Since the diagnosis of epilepsy is based primarily on the existence of seizures, the primary focus in treatment and management must be on the main symptom, the seizure.
Many psychologists, psychiatrists, neurologists, and pediatricians have attempted to describe the epileptic personality. This is an impossible task since the range of emotional responsiveness, intellectual functioning, impulse control, and bizarreness of thinking covers a very diversified spectrum.
These characteristics range all the way from the emotionally warm and controlled, intellectually gifted, and unusually imaginative and creative to the emotionally immature and uncontrollable, mentally retarded, and schizophrenic fantasies. Since the range of possibilities regarding personality configuration is very broad, each patient with a diagnosis of epilepsy needs to be looked upon as an individual with unique personality characteristics.
Generally speaking, the intellectual and emotional elements of the epileptic's personality may or may not be related to the seizure disorder itself. Since there are various kinds of seizures emanating from different parts of the brain, it is extremely hard to generalize about the behavioral concomitants of epilepsy. Moreover, the onset of seizures plays an important role in the kind of personality configuration that may develop. For example, a person whose seizures have occurred from birth on will, by definition, be different from a person whose seizures began at 10 years of age following a traumatic injury to the brain. With the onset of seizures at age 10, the personality has gone through the earlier critical stages of development without the complications of a seizure disorder.
Oftentimes, the personality we observe in a person with epilepsy is markedly influenced by the kind of medication used for seizure control. Since varying dosages as well as various configurations of medication are required for each individual, some patients may show mildly tranquilized states while others may seem to be in a state of stupefaction from time to time when medicated to a symptomfree level.
In my experience in evaluating and re-evaluating children with epilepsy, I have encountered two major problems concerning their intellectual functioning. Many epileptic children with superior and genius levels of intellectual capacity, as measured by standard psychological tests, seem unable to function up to their capacity in the school environment when maintained on a level of medication that prevents the occurrence of seizures. For this reason, school authorities and parents often become perplexed by poor school performance, lethargy, and what sometimes appears to be withdrawal or schizoid behavior.
I think it is extremely important to be aware of this problem so that we can avoid stigmatizing the epileptic child with more problems than he or she really has. When this problem seems evident in school or in adjustment, the child should have additional tutorial help and a great deal of patience and understanding on the part of teachers and parents.
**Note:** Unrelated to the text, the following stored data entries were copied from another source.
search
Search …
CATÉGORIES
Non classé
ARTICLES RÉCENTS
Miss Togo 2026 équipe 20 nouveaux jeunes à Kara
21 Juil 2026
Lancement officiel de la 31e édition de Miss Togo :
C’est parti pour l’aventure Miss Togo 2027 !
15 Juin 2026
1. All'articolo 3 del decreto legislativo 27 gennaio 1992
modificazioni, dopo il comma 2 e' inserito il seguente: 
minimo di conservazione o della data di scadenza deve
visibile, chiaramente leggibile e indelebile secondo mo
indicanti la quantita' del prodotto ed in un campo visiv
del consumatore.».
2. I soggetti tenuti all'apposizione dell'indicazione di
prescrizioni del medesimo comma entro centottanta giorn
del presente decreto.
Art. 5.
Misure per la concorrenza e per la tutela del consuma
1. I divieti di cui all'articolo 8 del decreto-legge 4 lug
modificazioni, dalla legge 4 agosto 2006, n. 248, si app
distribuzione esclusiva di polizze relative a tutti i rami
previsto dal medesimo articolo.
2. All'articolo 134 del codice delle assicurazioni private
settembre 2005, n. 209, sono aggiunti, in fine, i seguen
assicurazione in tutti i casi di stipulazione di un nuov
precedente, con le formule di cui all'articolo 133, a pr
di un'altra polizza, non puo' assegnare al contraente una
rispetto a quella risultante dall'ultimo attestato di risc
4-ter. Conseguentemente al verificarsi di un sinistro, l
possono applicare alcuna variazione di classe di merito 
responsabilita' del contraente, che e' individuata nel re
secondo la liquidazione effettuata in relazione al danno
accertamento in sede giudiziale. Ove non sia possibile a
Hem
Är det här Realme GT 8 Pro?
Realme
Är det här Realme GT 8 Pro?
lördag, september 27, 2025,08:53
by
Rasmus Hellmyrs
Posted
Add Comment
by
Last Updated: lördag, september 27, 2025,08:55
The second problem I encounter in my follow-up of children with epilepsy is the frequency with which professionals question the child's intellectual capacity and request repeated psychological evaluations. In a hospital setting, where many of these children are admitted for their neurologic disorder or for some other problem, the nurses and doctors who encounter them for the first time sometimes see these children as being "intellectually dull or withdrawn."
Just recently, a young teenage girl was referred to me for an evaluation because her behavior while in the hospital was described as dull and withdrawn. The staff had noted that she seemed a little awkward and clumsy and they wondered whether there was an underlying emotional disorder. On examination, I found her to have very superior intelligence and to be very imaginative and rather healthy emotionally. Her superficial behavior as observed by the staff seemed to be secondary to her neurologic dysfunction and to the medication she was on while in the hospital.
Parents who have sick children are understandably anxious and want specific answers concerning their children's illnesses. They want to know what is the cause of the illness, what is the best treatment, and whether the disorder is curable. Because of the broad spectrum of possibilities concerning all these elements for the epileptic patient, it is extremely hard to alleviate the anxiety of the parents. Understandably, they seek out many neurologists in many centers and are always keen to new medical developments that might shed light on a "cure" for their child.
I think it is important for pediatricians to recognize rather than belittle this anxiety and to help families deal with it. An unsympathetic attitude on the part of a pediatrician or neurologist may be all that is necessary to alienate the family and force them to start a totally new "work-up" in a new center when all that is possible has already been done.
What I am saying, in effect, is that the physician's role in the management of the child with epilepsy involves not only focus on the medical and physiologic factors, but also involves an understanding of the total environmental situation, the coaction of the medication with the child's behavioral performance, and a supportive role for the family so that the child is not dragged from place to place while the parents "shop around" for greater understanding of the child's problem.
What parents are probably shopping around for is a sympathetic doctor who understands their feelings about the child's disorder and who has compassion for the parents' real and deep concern for their child's health and happiness.